Base normativa e precedentes
- Art. 5.º, XXXVII, CF/88 — Direito à presunção de inocência e ao contraditório, fundamentos que orientam toda decisão condenatória
- Art. 386, inciso II, CPC — Absolvição quando não se pode provar o crime (falta de materialidade delitiva)
- Arts. 213 e 215, Código Penal — Tipos penais de abuso sexual (estupro e atentado violento ao pudor)
- Lei 12.015/2009 — Reforma dos crimes contra dignidade sexual, com qualificantes para vítimas vulneráveis
- Jurisprudência consolidada do STJ — Exigência de prova material consistente em crimes sexuais, não bastando denúncia isolada ou depoimento único sem corroboração (Súmula 593 do STJ: "O consentimento da vítima não exclui a criminalidade de qualquer dos crimes contra a dignidade sexual", porém correlata jurisprudência ressalva a necessidade de materialidade comprovada)
Impacto prático
- Para vítimas: A decisão reforça a importância de documentação prévia em casos de abuso durante atendimento médico—laudos periciais imediatos, boletim de ocorrência com descrição circunstanciada, relato a terceiros contemporaneamente aos fatos
- Para profissionais de saúde: A absolvição por insuficiência de prova não encerra a questão, sendo cabível responsabilização civil (indenização por danos morais e materiais) em ação paralela, ainda que com standard probatório mais baixo (preponderância das provas em vez de prova além da dúvida razoável)
- Para investigação: Perícias de lesão corporal, oitiva de acompanhantes na sala de espera, análise de registros médicos contemporâneos e vídeos de segurança são elementos críticos não evidenciados neste feito
- Prazos processuais: A absolvição em primeira instância pode ser atacada por apelação (MP) dentro do prazo de 10 dias contado da publicação do acórdão, não havendo indicação, na notícia, de recurso em andamento
O que observar
Esta decisão suscita questões residuais relevantes: (1) a possibilidade de ação civil por responsabilidade médica (Código Civil, arts. 927 e 944) independentemente da absolvição criminal, onde a prova é menos rigorosa; (2) abertura para ação junto aos Conselhos Profissionais (Conselho Regional de Medicina) com padrão probatório distinto; (3) discussão sobre acolhimento do testemunho de vítimas vulneráveis em crimes sexuais, tema em debate no CNJ quanto ao depoimento único mencionado no contextual jurídico de 2026.

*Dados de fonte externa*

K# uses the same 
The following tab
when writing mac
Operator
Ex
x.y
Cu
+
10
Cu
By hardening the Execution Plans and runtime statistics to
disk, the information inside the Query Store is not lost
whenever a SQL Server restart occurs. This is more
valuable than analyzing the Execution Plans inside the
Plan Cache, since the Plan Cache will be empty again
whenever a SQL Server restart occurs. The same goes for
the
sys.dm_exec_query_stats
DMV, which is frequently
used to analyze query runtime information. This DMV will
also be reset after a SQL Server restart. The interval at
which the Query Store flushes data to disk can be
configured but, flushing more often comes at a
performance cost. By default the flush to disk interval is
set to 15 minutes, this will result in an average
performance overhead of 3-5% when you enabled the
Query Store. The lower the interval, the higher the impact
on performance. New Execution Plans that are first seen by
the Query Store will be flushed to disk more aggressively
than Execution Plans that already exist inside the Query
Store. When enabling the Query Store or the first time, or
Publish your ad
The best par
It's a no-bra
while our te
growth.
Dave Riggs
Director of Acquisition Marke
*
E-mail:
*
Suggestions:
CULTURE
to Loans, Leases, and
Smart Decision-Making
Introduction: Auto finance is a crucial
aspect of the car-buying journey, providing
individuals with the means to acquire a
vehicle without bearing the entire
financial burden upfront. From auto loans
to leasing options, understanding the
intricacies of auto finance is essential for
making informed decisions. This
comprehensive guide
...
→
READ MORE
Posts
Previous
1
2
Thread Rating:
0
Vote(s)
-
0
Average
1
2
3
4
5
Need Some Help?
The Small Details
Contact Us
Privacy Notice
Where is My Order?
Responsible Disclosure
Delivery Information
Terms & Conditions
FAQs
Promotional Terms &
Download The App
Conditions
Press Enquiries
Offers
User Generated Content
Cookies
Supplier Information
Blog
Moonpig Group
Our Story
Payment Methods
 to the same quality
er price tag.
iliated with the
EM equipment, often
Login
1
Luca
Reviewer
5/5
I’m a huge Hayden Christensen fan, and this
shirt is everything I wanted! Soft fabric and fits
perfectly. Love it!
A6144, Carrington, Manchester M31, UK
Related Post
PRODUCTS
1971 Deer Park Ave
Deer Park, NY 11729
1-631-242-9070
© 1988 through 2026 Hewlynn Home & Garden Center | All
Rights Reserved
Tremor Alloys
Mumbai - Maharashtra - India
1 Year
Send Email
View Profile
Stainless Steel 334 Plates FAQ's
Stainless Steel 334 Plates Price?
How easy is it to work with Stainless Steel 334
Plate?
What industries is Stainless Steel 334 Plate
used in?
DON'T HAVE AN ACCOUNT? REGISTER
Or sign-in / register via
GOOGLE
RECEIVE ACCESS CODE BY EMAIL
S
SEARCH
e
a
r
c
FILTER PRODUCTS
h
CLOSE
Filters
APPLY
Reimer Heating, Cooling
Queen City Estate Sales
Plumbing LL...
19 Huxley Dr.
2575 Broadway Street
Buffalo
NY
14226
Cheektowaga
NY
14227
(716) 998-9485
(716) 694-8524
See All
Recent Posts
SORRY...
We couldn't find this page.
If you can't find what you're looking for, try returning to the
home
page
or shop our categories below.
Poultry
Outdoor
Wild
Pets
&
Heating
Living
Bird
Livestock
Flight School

Advogados que acompanham vítimas devem considerar a vertente cível em paralelo à criminal, onde menor rigor probatório pode viabilizar ressarcimento. A absolvição não vincula juiz civil, permitindo condenação por responsabilidade aquiliana ainda que o acusado seja absolvido criminalmente—orientação pacificada pela jurisprudência do STJ e TJSP em inúmeros precedentes.